◆ Problem statement
Look through the data that follows and copy each line with the string "concentration".

═════ Supplied material

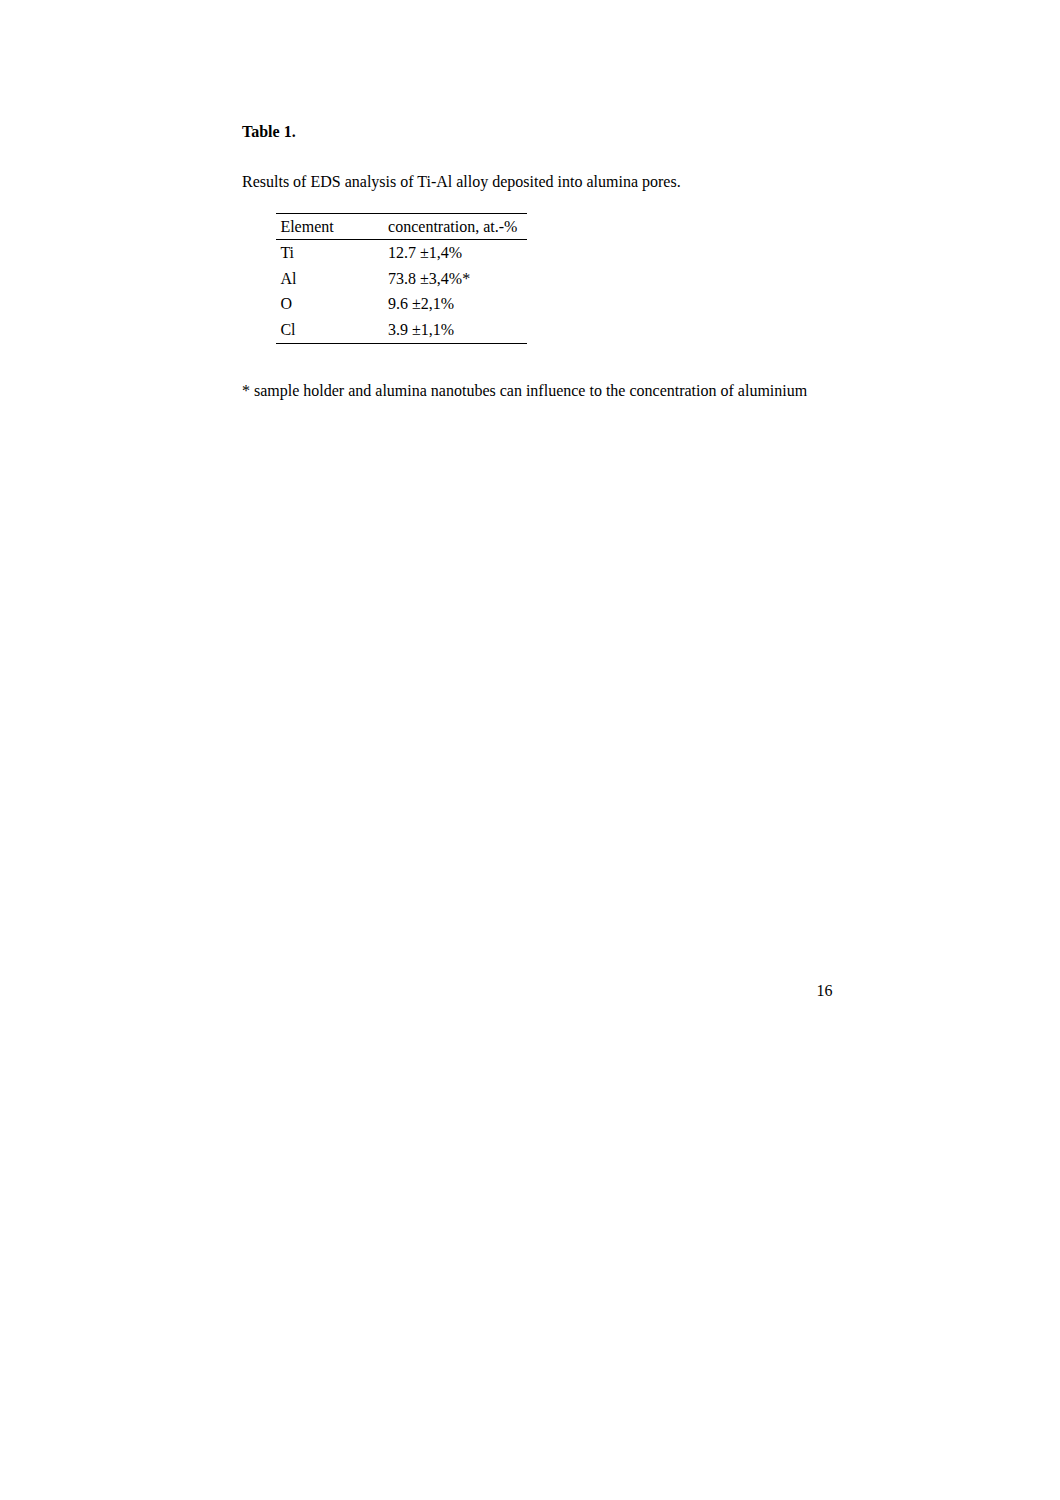Table 1.
Results of EDS analysis of Ti-Al alloy deposited into alumina pores.
| Element | concentration, at.-% |
| --- | --- |
| Ti | 12.7 ±1,4% |
| Al | 73.8 ±3,4%* |
| O | 9.6 ±2,1% |
| Cl | 3.9 ±1,1% |
* sample holder and alumina nanotubes can influence to the concentration of aluminium
16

══════════

◆ Completed exercise
| Element | concentration, at.-% |
* sample holder and alumina nanotubes can influence to the concentration of aluminium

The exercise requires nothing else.